Extract from the entries below, exactly as given, only the lines from the line containing "4. Understand the" to the line containing "For developers working", both lines included.

[Opening Data for review section]

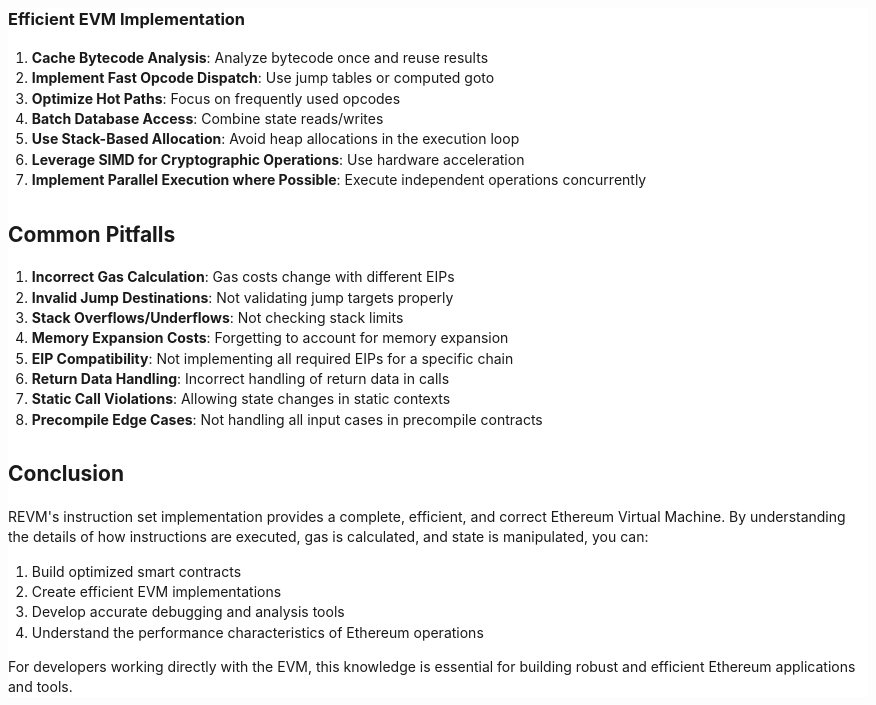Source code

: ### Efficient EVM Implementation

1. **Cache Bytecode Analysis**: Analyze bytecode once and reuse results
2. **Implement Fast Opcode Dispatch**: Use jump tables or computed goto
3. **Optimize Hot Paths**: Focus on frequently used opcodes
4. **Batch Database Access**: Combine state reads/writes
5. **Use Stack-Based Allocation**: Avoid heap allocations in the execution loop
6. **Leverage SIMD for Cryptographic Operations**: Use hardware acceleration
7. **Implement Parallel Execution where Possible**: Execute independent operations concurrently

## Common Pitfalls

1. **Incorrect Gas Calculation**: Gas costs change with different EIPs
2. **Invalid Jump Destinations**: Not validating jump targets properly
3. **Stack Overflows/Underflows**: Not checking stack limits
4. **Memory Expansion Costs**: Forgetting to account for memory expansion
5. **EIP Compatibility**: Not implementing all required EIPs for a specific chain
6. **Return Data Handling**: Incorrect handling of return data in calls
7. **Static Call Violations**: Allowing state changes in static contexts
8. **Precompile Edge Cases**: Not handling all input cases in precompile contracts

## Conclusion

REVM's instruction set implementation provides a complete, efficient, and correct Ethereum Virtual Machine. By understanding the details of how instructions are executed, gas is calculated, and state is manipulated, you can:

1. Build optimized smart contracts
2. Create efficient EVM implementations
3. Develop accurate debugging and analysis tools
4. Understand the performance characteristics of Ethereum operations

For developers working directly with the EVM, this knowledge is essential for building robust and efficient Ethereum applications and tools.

[Closing Data for review section]
[Opening Data for review section]

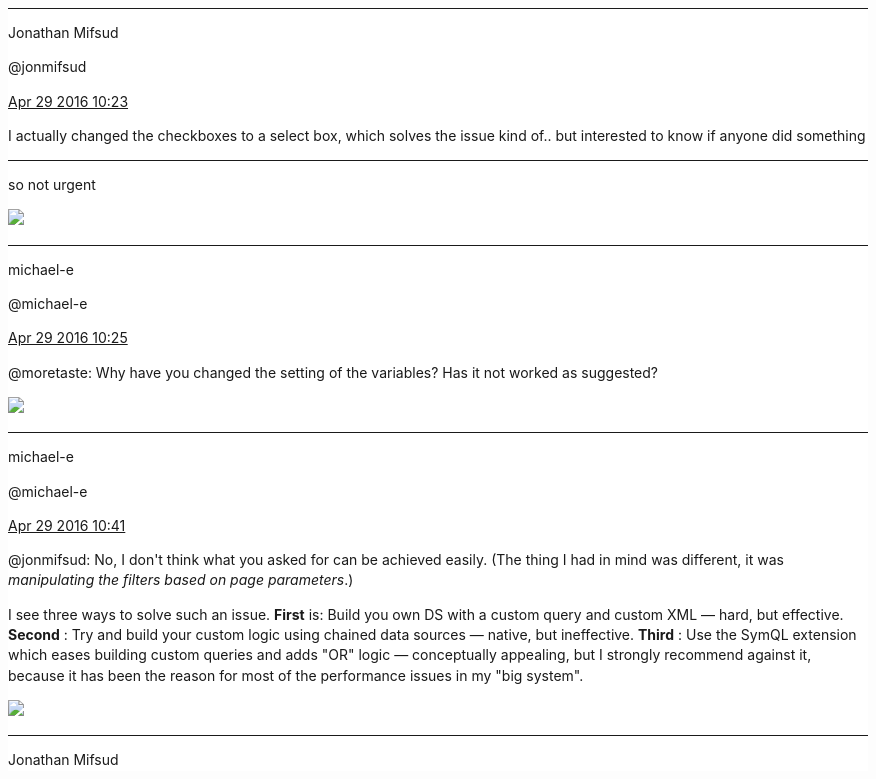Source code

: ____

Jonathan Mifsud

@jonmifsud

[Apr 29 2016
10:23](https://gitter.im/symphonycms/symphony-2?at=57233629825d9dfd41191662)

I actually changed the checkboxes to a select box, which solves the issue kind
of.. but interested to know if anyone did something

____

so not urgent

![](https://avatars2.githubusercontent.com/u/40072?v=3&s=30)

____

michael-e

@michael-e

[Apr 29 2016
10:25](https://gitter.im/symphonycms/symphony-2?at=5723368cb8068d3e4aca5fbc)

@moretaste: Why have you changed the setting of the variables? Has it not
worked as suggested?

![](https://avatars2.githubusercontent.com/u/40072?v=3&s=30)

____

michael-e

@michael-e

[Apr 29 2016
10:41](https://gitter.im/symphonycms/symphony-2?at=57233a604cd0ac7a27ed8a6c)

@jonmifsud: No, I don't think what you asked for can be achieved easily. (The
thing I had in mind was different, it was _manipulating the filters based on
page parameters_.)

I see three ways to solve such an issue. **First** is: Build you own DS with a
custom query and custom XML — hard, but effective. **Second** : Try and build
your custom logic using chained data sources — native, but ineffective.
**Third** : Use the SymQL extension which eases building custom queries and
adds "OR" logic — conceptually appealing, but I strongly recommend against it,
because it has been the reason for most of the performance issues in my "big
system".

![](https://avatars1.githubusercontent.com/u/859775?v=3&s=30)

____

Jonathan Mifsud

[Closing Data for review section]

Response below ▸
4. Understand the performance characteristics of Ethereum operations

For developers working directly with the EVM, this knowledge is essential for building robust and efficient Ethereum applications and tools.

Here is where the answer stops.